# TEXTO DEL EJERCICIO:

Nicoya, Guanacaste. Hace muchos años que Johnny García no escucha el temblor de sus piernas. La primera vez fue hace poco más de veinte años, cuando un incendio josefino lo impactó en lo que sería su debut y peor experiencia como bombero.
“Yo ni pude reaccionar. Sentí que el fuego me iba a matar”, dice, como si esa amenaza no fuese diaria, solo que ahora sus días pasan con la tranquilidad absoluta. Incluso, en sus horas de oficio, bromea.
A Johnny, a quien todos conocen como Yuya porque “jodía mucho cuando llegó a los bomberos”, lo conocen como un tipo serio, pero con buen humor. Incluso, mientras sale de una gasolinera hacia la pista suelta otra broma. "No crea. Si anduviéramos puesta la sirena saldríamos de golpe”, dice montado en su Land Cruiser. Ataviado con su camisa azul de bombero, faldas por dentro, y pantalones y zapatos formales, se aferra al volante de su vehículo. Al corpulento jefe de batallón de la región de bomberos guanacasteca no le gusta que alguien más maneje, pues estas tierras del norte costarricense son suyas tanto a pie como sobre ruedas.
Yuya es conocido por el pueblo. Entre pasillos dicen que, cuando era bebé, en vez de chupón le dieron manguera. Entró a bomberos como voluntario en 1992 y desde el 2016 es el jefe de la zona, pero en todos estos años no le había asaltado la preocupación que hoy lo aborda.

# SECCIÓN DE DATOS:
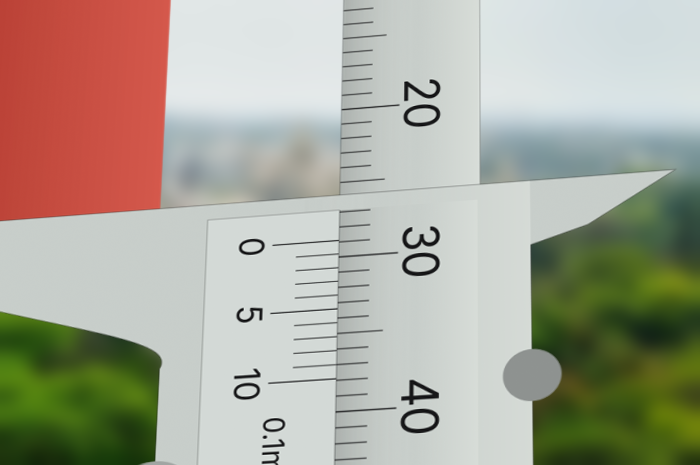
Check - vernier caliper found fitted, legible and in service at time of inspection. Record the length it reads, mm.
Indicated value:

# CONSIGNA:
Continúa el texto sobre Johnny García, el jefe de bomberos de Guanacaste, a partir de su última oración.

# RESPUESTA:
“Yo cada cierto tiempo visito a un señor de por acá”, cuenta en voz baja Yuya mientras conduce, con el sonido de fondo de una salsa que se cuela desde la radio del carro. “Él es uno de esos señores muy sabios, que desde siempre han escuchado a la tierra… Y resulta y acontece que él me decía el otro día que sentía algo. Que lo veía en el ganado, en las nubes… Como si una sequía fuerte se acercara; como si algo grande se acercara”, dice con tono de premonición.
El cuerpo de bomberos guanacasteco ha estado en máxima operación las pasadas semanas, pues las cifras de incendios han llegado a números inéditos. De hecho, la cantidad de incendios forestales ocurridos en los cuatro meses del año ya ha superado la cantidad de áreas silvestres consumidas en todo el año anterior.
Como si fuera poco, son las vísperas de la Semana Santa, temporada alta en llamas en esta provincia. Yuya asegura que la mayoría de estos desastres son provocados por descuidos por parte de los vecinos, quienes subestiman el poder del fuego y el viento.
“Las últimas semanas han sido muy difíciles. Resulta y acontece que estos días estamos al máximo. El nivel de exigencia es mucho y en casos debemos reforzarnos entre las distintas estaciones que tenemos. Lo bueno es que estamos preparados para combatir, aunque nuestra idea es siempre prevenir”, confiesa Yuya.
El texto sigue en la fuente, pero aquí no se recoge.